1 minute read

Nur’aishah Shafiq, In Memoriam

In Memoriam

Inspired by Amar Kanwar’s The Sovereign Forest Nur’aishah Shafiq

i. To be whole again

The judge refused to accept the evidence of his murder. So, he is neither dead nor alive. She dreams of purgatory. The half-life of her love, straddling the nebulous border of ghost and breath.

Incompleteness haunts her. She always sees him coming, until one day she doesn’t anymore.

I dream she is me. Every day I wake alone in this new world old world, quarantine; fearing the invisible sickle carving lungs— fluid gathers, death by drowning.

I wept for you my almost-heart, at the crossroads between our homes. You, my every unlived love, premature goodbye.

Beyond that half-world, we were happy

Before that half-world, they were happy.

ii. Leaving Odisha

The ship escapes exosphere, finding space, fleeing desolation—a migration to the stars. What must it feel to face oblivion, infinite cosmos, a people without home. Abandoning glassy hollowed corpse of Odisha, last of human failings.

Once, Odisha was called Earth. But progress and profit, modernity’s monsters, rechristened planet, after a people exploited, a history razed. Fields colonized by totalitarian seeds; a neo-conquering.

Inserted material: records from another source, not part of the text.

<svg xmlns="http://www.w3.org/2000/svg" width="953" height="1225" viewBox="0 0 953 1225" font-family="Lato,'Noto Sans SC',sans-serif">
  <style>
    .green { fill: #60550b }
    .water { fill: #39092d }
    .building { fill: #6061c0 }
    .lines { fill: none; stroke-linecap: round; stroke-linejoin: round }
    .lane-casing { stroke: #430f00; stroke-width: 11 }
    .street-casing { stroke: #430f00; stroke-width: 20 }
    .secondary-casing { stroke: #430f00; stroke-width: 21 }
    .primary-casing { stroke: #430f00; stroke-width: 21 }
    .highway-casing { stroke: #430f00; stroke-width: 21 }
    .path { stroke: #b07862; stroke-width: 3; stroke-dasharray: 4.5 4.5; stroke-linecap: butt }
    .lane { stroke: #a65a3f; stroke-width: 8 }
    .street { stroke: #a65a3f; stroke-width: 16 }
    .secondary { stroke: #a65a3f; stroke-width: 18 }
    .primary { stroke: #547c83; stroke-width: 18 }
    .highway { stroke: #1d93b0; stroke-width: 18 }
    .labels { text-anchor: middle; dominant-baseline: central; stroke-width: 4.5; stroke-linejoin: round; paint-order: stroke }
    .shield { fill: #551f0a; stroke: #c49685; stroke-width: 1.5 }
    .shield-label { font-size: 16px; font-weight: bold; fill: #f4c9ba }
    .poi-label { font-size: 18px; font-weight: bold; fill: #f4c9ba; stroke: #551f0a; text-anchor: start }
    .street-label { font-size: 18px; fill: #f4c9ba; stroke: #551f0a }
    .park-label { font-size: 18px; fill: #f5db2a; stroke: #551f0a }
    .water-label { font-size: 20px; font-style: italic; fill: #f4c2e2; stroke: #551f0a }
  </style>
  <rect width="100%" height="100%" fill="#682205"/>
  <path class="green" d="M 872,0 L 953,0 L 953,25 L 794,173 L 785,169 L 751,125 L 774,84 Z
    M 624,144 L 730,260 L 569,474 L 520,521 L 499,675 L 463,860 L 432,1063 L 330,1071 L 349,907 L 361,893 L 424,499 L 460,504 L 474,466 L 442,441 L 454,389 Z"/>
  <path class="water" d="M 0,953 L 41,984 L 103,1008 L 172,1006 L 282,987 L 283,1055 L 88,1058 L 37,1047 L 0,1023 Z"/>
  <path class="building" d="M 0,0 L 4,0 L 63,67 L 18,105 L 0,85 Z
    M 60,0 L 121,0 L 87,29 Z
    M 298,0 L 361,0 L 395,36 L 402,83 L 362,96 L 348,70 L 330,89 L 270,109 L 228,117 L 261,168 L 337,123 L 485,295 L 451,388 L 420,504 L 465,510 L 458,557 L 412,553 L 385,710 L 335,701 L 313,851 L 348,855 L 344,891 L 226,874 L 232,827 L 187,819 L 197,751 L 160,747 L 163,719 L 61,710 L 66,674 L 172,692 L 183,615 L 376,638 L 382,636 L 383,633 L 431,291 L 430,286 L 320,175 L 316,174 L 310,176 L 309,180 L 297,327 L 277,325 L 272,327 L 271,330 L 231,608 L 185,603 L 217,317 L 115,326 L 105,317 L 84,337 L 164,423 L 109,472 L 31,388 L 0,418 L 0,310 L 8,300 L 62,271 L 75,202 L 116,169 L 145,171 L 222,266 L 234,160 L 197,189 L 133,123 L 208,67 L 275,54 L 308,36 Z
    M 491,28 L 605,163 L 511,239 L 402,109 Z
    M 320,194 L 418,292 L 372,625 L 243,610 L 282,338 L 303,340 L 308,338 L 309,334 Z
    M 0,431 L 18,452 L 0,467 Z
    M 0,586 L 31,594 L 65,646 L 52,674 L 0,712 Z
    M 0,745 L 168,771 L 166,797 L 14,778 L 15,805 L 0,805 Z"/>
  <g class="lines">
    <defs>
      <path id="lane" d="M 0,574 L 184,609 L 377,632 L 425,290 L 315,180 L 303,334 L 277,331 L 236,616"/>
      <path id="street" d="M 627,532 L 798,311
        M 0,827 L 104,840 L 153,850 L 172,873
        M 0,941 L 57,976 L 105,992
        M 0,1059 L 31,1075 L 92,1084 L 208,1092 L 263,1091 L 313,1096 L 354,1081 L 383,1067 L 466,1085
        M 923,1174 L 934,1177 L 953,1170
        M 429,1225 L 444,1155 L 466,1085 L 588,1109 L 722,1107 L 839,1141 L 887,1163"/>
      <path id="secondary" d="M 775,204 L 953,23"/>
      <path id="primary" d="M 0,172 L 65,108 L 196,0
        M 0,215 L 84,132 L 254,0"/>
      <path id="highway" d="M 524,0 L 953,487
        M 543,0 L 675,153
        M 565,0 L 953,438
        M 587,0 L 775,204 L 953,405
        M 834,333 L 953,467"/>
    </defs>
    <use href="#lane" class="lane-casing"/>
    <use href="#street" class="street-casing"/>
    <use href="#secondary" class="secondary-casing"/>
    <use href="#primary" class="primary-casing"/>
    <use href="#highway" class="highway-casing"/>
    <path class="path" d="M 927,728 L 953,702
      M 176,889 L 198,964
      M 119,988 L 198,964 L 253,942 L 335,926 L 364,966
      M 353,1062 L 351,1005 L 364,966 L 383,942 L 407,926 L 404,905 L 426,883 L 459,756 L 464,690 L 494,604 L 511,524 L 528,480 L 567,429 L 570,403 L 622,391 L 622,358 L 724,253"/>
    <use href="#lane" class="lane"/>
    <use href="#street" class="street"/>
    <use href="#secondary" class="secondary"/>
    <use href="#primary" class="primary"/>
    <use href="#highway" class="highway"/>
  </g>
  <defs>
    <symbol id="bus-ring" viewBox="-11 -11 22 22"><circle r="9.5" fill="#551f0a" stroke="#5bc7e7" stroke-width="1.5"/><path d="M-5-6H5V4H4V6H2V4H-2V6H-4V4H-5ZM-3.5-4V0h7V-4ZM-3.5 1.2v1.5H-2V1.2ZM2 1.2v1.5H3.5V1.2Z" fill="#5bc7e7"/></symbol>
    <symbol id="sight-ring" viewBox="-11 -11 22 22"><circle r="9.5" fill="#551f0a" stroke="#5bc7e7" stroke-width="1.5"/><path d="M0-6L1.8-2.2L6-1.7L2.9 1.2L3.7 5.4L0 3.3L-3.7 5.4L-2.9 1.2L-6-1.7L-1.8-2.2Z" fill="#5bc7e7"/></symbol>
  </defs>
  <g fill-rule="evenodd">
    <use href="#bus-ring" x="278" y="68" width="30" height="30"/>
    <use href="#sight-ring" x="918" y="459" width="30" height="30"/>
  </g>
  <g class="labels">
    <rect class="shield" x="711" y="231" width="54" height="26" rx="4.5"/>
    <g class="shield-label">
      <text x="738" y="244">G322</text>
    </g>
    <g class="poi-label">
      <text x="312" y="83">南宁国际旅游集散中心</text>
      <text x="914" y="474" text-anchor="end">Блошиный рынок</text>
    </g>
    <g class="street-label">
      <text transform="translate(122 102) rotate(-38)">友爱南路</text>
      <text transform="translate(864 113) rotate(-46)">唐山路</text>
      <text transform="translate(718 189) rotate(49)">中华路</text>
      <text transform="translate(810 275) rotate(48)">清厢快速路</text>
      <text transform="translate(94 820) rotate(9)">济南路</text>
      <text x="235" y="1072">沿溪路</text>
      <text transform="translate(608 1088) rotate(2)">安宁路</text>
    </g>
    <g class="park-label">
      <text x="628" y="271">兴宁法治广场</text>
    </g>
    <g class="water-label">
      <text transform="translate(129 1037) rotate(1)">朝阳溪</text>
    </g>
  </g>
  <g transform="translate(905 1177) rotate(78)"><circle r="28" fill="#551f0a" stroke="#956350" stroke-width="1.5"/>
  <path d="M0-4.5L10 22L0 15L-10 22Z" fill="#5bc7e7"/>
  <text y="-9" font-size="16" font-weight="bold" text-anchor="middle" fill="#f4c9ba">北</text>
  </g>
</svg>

The ship faces endless dark, to outrun passengers’ past, carrying meagre traces of crucial knowledge, some grains of wheat and rice and maize.

The sun draws ever closer, his warmth a lethal embrace to burn away the wounds that mar Odisha’s surface, darkening her seas. A final cremation. But what will grow from scattered ash? Another Odisha? finding root in faraway solar systems, galactical parasite contaminating new cluster of stars. Endless broken cycle, dust begets dust begets dust—how to break the strangle of ghosts, army of memories— how to begin again.